Abstract
Exploring the mid-sized cities of the Northeast United States, where immigrants make their homes but export their labor.
On weekday mornings, white jitney vans scurry along the streets of Paterson, New Jersey, stopping to pick up passengers. Owned by a Peruvian immigrant, their destination reads “New York City.” The vans are just one of the means of moving Paterson’s increasingly immigrant population to jobs outside the city, where the large majority of them are employed.
In the three cities that are the focus of our research—Paterson and Passaic, New Jersey and Bridgeport, Connecticut—between 75 and 87% of the employed population works outside their city of residence. These small and medium-sized cities have become the source of low-wage labor for surrounding municipalities. Once, places like this exported manufactured goods. Now they export labor, acting as de facto reservations of low-wage labor.
We use “reservation” in the sense of an area of land set aside for occupation. The price of housing in neighboring municipalities acts as an informal market-led agency of exclusion—preventing the entrance of an immigrant working class through the high cost of housing. Working-class immigrants are not forced into the small and medium-sized cities as Native Americans were forced onto reservations, nor are they excluded from more affluent municipalities by explicitly segregationist mechanisms. The barriers, instead, are “neutral” market mechanisms. But they have the same effect: concentrating immigrants and giving them few residential alternatives. These “neutral” market mechanisms help produce the growth in suburban poverty and distress exposed by recent Census data.
As their immigrant populations have grown, these cities have also experienced urban revitalization with increasing commerce, residential occupancy, leisure/entertainment venues, and better services and increased safety. Special services districts, public-private relationships, and even development corporations contribute the renewal efforts. Organizations like Paterson’s New Jersey Community Development Corporation provide resources that seek to enhance these efforts and promote the revival of these cities. All this follows roughly half a century of devitalization: depopulation; decaying downtowns; vacant storefronts; disappearing movie theaters, restaurants, and banks; and rising crime rates. It had squeezed the life and vitality out of older American cities. The influx of immigrants has begun to reverse these trends.
Immigrant-led revitalization in small and medium-sized cities does not depend on re-industrialization or even on the widespread, prior availability of semi- and low-skilled work. Nor is it accompanied at first by a decline in official poverty or a rise in real estate values. Rather, at its core, it is residential, driven by newcomers who increase the population, form new communities, and patronize small businesses and services, even as they work, for the most part outside, the city.

◇ ◇ ◇ ◇ ◇

## COMPLETE THE FOLLOWING
a – Reproduce the part of the article on immigrant labor in Northeast cities between "In the three" and "of low-wage labor.", inclusive.
b – Carry the article on immigrant labor in Northeast cities further, picking up after its final sentence.
The rows are not required for any of this work.

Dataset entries

◇ ◇ ◇ ◇ ◇

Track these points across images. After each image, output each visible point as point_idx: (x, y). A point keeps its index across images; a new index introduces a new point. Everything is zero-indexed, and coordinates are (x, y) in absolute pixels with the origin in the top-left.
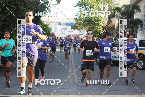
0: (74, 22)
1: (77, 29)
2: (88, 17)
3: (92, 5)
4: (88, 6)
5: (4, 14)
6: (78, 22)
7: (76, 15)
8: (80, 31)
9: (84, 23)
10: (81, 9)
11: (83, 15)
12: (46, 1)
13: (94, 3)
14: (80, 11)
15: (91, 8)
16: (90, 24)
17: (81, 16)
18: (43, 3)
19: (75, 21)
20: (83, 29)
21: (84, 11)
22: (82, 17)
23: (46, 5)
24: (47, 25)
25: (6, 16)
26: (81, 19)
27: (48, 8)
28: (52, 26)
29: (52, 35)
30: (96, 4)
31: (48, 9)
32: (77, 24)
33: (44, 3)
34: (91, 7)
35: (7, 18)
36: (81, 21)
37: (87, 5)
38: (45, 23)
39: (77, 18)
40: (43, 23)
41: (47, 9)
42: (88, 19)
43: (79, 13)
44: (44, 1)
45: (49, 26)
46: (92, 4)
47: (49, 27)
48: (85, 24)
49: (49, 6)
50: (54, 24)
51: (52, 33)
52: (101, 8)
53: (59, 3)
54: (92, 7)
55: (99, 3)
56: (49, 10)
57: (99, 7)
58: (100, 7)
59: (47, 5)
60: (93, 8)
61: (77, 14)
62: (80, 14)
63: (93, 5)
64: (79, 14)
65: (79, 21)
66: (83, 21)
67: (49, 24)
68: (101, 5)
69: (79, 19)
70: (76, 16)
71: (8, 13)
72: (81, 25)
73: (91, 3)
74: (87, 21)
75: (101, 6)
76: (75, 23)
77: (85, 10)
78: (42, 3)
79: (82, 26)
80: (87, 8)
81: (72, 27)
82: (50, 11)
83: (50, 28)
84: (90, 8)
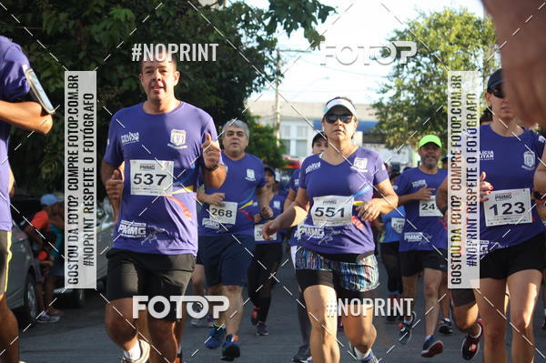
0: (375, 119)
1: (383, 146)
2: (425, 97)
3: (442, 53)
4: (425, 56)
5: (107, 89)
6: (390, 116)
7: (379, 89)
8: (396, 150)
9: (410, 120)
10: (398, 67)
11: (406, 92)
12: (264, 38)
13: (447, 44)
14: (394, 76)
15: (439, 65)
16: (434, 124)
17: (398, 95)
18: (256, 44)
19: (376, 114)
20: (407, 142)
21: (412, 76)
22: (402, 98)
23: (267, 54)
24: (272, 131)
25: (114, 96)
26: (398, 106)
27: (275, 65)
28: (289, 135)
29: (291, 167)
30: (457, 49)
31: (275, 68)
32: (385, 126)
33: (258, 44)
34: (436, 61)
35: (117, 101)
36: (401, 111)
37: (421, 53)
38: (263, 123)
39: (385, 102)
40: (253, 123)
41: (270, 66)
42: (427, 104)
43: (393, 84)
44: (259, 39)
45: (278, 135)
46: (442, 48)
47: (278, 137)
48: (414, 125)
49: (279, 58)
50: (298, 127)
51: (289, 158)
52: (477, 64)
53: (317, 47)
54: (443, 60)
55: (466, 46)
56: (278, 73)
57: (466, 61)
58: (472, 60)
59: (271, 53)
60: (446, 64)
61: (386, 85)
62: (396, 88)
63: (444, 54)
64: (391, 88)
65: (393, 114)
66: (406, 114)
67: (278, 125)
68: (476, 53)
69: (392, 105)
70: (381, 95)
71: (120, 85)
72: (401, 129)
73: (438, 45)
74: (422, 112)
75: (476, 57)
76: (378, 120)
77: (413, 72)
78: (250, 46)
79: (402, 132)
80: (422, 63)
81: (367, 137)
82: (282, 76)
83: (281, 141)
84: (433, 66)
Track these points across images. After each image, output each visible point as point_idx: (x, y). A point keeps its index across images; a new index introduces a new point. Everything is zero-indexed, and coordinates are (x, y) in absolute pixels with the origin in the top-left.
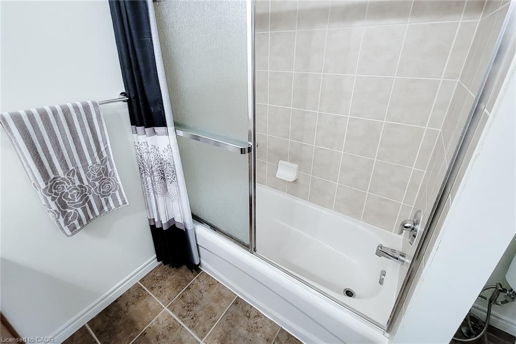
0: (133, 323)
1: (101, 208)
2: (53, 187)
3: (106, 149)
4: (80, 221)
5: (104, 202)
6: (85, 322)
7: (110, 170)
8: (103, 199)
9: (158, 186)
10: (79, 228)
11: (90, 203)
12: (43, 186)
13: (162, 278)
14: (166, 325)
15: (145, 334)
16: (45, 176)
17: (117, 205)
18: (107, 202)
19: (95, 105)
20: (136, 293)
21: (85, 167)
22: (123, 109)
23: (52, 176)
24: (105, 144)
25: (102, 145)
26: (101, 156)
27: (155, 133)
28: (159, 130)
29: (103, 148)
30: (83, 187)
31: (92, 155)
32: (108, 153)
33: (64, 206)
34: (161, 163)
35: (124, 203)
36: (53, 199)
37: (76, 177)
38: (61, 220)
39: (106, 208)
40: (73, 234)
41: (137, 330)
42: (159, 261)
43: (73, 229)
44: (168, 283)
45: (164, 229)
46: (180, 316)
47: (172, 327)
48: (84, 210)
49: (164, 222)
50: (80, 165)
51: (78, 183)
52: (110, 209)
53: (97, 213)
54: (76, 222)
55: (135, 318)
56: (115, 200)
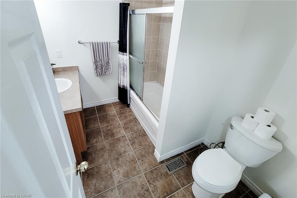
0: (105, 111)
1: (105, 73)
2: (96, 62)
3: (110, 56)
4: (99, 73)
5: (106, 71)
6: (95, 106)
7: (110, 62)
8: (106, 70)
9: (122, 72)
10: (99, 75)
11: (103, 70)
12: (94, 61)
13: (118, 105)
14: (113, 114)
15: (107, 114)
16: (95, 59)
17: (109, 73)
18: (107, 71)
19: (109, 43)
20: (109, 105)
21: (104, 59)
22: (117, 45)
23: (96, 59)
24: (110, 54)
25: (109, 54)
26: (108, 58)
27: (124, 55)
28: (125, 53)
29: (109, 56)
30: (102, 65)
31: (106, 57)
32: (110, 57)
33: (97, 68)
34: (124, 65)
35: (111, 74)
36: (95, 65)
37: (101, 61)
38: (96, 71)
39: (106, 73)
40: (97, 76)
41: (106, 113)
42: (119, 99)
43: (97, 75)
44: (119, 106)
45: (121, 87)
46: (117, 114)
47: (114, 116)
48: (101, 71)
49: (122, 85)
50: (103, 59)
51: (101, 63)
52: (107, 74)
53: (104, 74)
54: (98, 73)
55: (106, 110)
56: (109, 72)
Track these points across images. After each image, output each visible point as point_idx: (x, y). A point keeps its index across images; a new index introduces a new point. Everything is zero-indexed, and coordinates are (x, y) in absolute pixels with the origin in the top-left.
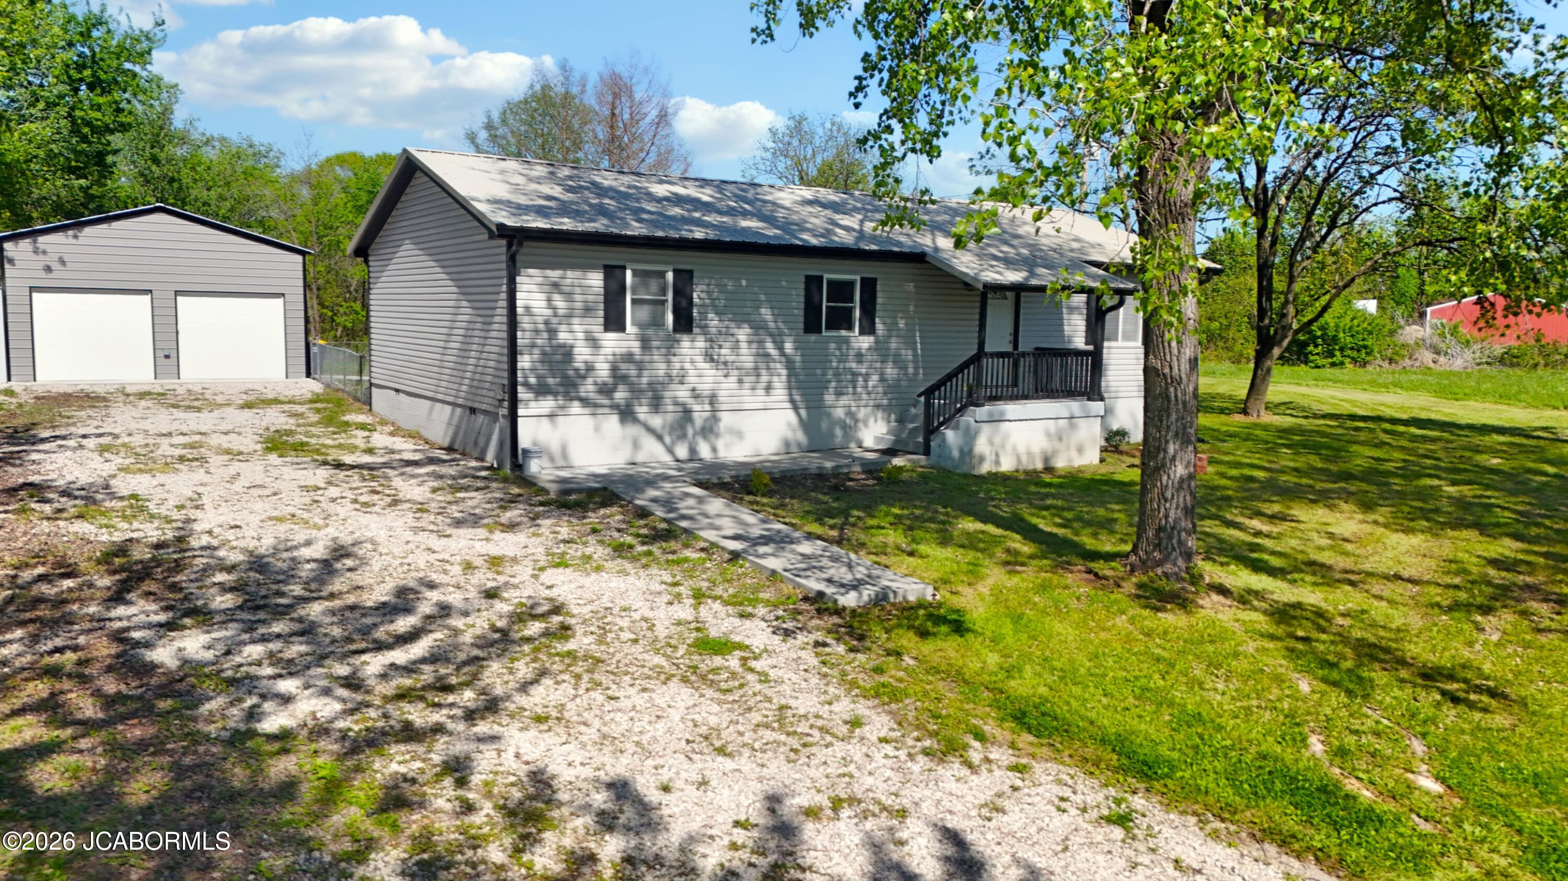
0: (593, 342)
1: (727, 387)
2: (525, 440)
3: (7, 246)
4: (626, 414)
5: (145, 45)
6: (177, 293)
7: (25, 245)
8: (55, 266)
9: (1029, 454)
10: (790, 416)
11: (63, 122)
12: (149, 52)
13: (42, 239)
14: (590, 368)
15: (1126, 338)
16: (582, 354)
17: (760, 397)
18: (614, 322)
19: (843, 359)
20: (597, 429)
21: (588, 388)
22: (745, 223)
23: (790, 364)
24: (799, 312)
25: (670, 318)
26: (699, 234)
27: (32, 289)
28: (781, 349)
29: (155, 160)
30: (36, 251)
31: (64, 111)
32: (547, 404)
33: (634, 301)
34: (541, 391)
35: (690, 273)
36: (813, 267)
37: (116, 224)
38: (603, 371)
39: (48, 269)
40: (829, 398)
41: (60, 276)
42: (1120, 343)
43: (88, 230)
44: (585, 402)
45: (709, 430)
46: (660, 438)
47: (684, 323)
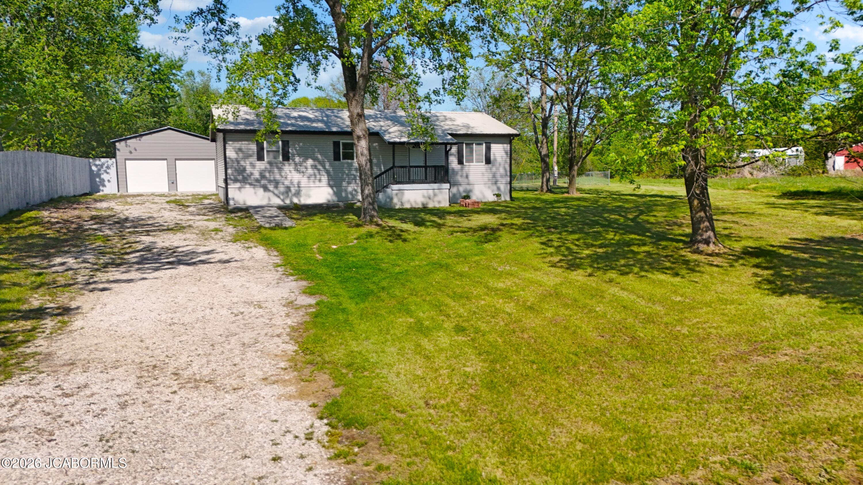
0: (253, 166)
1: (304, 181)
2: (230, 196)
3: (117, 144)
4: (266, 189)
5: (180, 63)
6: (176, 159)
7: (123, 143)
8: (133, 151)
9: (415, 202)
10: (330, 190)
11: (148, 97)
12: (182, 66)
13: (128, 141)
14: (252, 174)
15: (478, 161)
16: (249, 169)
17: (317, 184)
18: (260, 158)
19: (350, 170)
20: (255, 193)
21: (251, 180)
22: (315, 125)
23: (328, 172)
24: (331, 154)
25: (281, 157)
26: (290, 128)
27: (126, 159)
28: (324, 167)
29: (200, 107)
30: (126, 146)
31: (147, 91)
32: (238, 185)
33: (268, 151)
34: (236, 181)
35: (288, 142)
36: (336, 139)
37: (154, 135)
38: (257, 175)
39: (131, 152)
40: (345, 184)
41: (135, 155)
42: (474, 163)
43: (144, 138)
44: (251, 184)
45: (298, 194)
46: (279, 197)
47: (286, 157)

◇ ◇ ◇ ◇ ◇

## YOUR WRITTEN ANSWERS
a –
In the three cities that are the focus of our research—Paterson and Passaic, New Jersey and Bridgeport, Connecticut—between 75 and 87% of the employed population works outside their city of residence. These small and medium-sized cities have become the source of low-wage labor for surrounding municipalities. Once, places like this exported manufactured goods. Now they export labor, acting as de facto reservations of low-wage labor.

b –
Paterson, N.J. was a classic ‘50s suburb before its late 20th century decline.
Historic postcard via GreatFallsNPS, Flickr Creative Commons
Most studies of recent immigration concentrate on the traditional immigrant ports-of-entry and on new and emerging immigrant gateways. But small and medium-sized cities house a significant fraction of the overall population and are becoming home to huge numbers of immigrants. In 2010, 61% of the U.S. foreign-born lived in municipalities with a population of less than 200,000, with 12% in cities between 100,000 and 199,000; 33% in cities and towns of 20,000-99,000; and 16% in places with fewer than 20,000 native-born residents. At least in the Rust Belt, immigration is transforming the demographics, economies, and spatial organization of towns.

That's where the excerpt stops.